Der gute Geschmack

Es klingt etwas merkwürdig, aber ich schäme mich etwas vor meinem Computer. Nun, eigentlich gar nicht vor meinem Computer, sondern vor einem Server. Oder drei. Ähm – ich fange von vorne an.

Ich habe einen neuen Account bei last.fm. Das ist ein Internetdienst, der den Musikgeschmack seiner Mitglieder abgleicht, um daraus das perfekte Musikprogramm für jeden Einzelnen zu generieren. Eigentlich nur das Zweitbeste, das Beste gibt es nur für zahlende Kundschaft. Und nicht jeder Künstler darf gestreamt werden. Aber egal.

Eine tolle Sache jedenfalls. Ich logge mich also auf meiner Profilseite ein und da sehe ich tatsächlich meine Musikvorlieben. Individuell. Genau. Datenbankgestützt!

Doch was ist das? Warum ist da so viel Nena auf meiner „Top Artists„-Liste? Und habe ich wirklich so viel Céline Dion gehört? Was sagt das über mich? Um Gottes Willen.

Die nächsten Tage war ich vorsichtig. Ich passte auf, was auf meine Playlist kam, die dann ja flugs an den last.fm-Server übermittelt würde. Abgeschaltet habe ich das nicht – sonst würde ja Nena immer auf der Top List bleiben. Also zückte ich meine Geheimwaffe: Die Dresden Dolls. Ausreichend bekannt und Hip, man muss sich nicht schämen ein Fan zu sein. Und statt Al Steward spielte ich Tocotronic. Und Funny van Dannen. Denn ich habe Humor.

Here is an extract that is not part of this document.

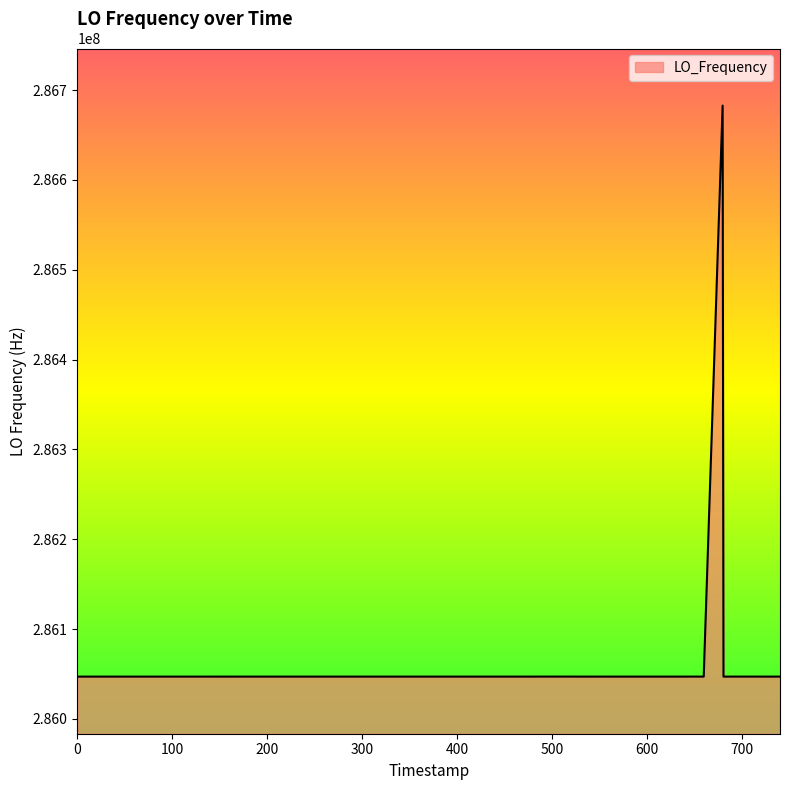

What is the minimum value shown in the chart?

286046985.4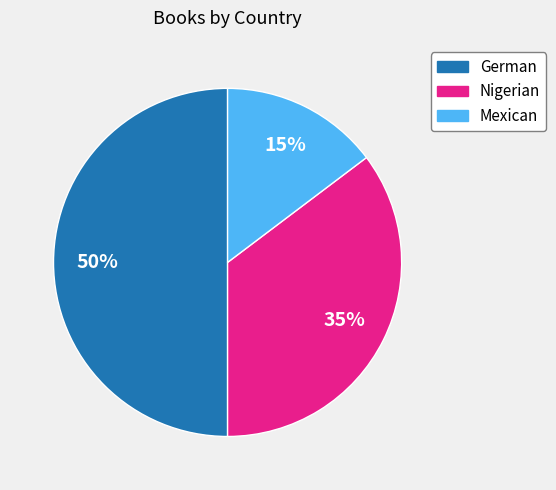

Which has a higher value, German or Nigerian?

German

Kurzum: ich habe meinen Musikgeschmack aufgetunt. Ich habe sogar ein paar CDs gekauft, die meinen musikalischen Status etwas anheben werden. Fehlfarben statt Genesis. Apocalyptica statt Adventure Classics. Und irgendeine lateinamerikanisch-norwegische Combo, deren Namen ich nicht mal buchstabieren kann. Damit wird dann meine Playlist gefüllt, ich dreh die Lautsprecher auf laut und verlasse die Wohnung.

Seit drei Wochen komme ich nur noch zum Schlafen nach Hause. Aber mein Musik-Profil ist richtig hip.